As gyroscopes on newer phones improve, the accuracy of these methods will likely also improve, Sherman said, adding that he’s hoping to see three-meter accuracy in the very near future, mostly as sales of current-generation smartphones grow.

Meijer, which has 197 stores in Michigan, Ohio, Indiana, Illinois and Kentucky, did not respond to a request for comment by Wednesday (Oct. 26).

The Meijer app initially will permit someone to search for a specific item. But future versions will enable a customer to post a full shopping list, where the app can create the most efficient store path to obtain all of those items. Like most shopping list apps, the potential for suggested items will then be almost irresistible. (“I see you like overpriced items.

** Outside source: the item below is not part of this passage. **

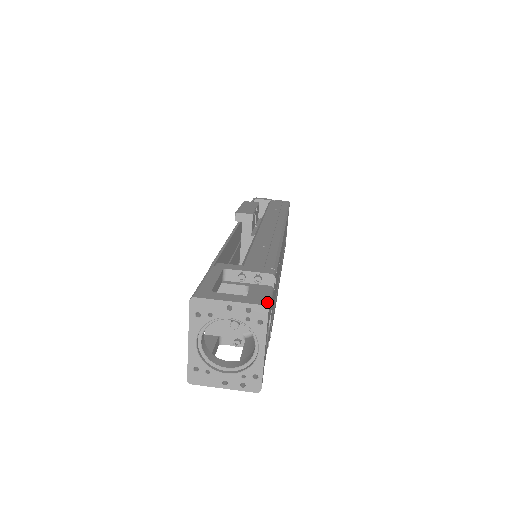
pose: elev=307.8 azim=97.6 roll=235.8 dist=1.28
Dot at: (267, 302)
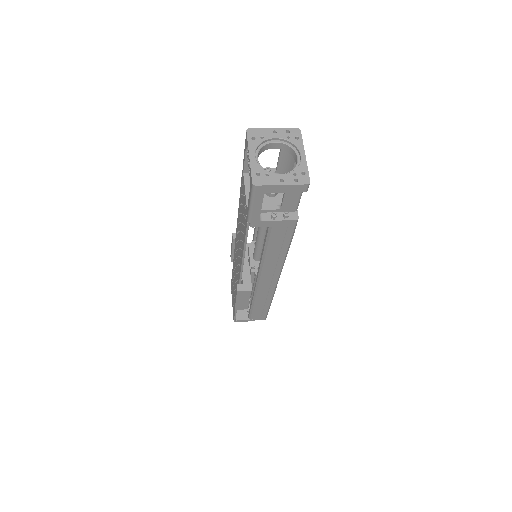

May I show you some French sea salts?”).

But that’s for the future. Right now, the app’s primary approach is to take a specifically-sought item and find it on the map and then direct the customer to it. “If you’re looking for peanut butter, it will drop a pin on the map, within a couple of feet,” Sherman said.

The problem is that customers will not likely use it just to find generic peanut butter. They’ll want to use it to find Skippy Peanut Butter, Extra Chunky, With Low Sodium. When I am dispatched on a shopping trip and have an unfamiliar item on the list, I can generally find the aisle quickly and even the rough area, so that it will get to me to “Peanut Butters” or “Dry Cereals” or “Shampoos.” The value of a mobile app is at the next level of granularity.

Instead of staring up and down through six shelves of similarly-looking product hoping to find an exact match with my shopping list, the valuable app would zero in on the item and focus a laser beam light on the exact box.

And if that exact product isn’t in stock, it would save me the time of looking for it and say, “We’re out of that item and are expecting another shipment tomorrow morning. Would you like to reserve a jar? Would you like me to point to a very similar brand? Would you like me to write a note to your wife certifying that you really tried to find it?”

That’s where the distance between a few meters, a few feet and a few inches makes a huge difference.